→ **Assignment**:
From the entries below, determine the number of lines that contain "shoulder". Give that number by itself.

→ **Dataset excerpts**:

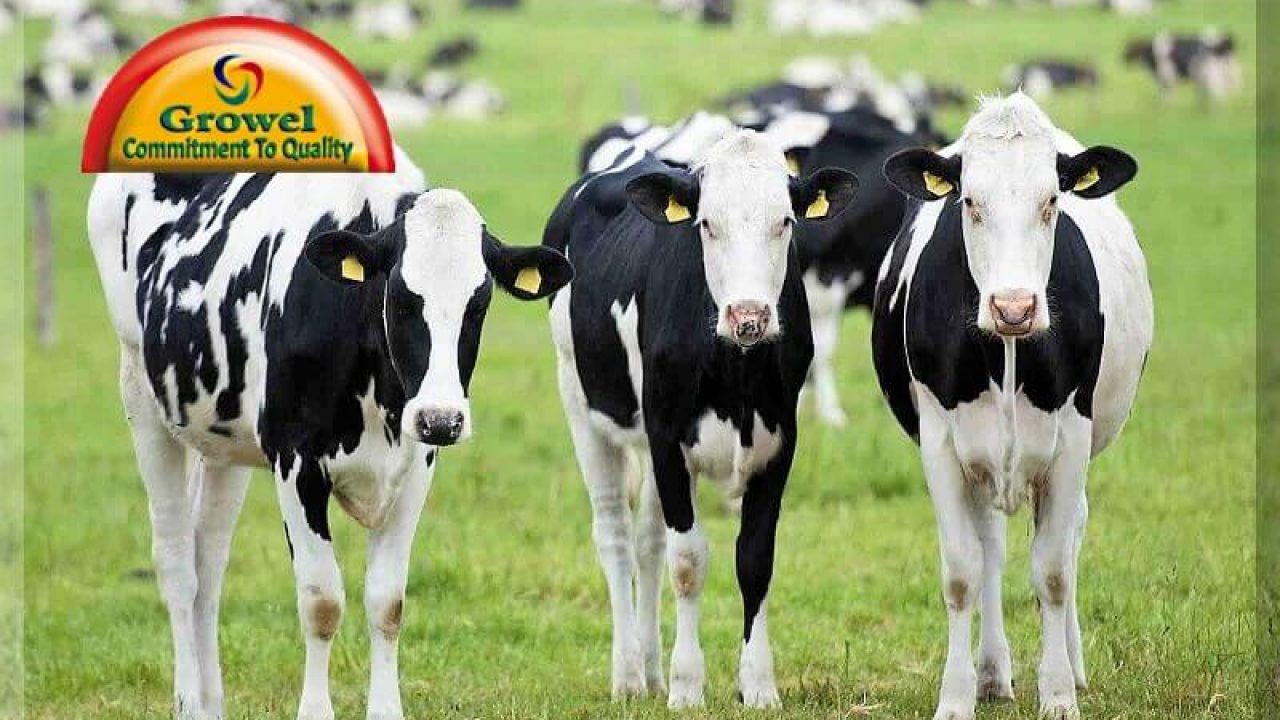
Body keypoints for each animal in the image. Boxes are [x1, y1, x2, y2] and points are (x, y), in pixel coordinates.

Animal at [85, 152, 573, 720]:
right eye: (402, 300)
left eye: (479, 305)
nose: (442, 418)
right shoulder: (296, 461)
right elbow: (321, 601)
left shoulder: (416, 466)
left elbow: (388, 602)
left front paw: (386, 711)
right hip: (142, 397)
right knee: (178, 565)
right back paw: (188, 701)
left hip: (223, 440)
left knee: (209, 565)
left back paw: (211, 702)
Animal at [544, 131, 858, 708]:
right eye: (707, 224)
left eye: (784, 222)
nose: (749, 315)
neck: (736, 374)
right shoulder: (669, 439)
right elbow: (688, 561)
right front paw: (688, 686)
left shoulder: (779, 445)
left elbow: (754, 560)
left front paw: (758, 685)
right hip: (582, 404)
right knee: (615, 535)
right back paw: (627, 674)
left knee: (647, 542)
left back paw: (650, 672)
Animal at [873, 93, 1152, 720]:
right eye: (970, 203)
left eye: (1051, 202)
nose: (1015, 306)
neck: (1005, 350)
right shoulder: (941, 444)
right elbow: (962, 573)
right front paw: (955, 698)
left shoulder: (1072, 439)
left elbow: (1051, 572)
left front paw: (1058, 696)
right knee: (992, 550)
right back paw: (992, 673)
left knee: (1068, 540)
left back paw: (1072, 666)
---
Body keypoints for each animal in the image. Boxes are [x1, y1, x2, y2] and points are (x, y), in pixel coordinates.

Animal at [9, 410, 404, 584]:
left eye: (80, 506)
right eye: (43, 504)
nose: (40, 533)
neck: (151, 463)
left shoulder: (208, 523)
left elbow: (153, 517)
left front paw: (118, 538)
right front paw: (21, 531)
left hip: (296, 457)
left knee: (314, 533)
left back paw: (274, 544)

→ **Written answer**:
7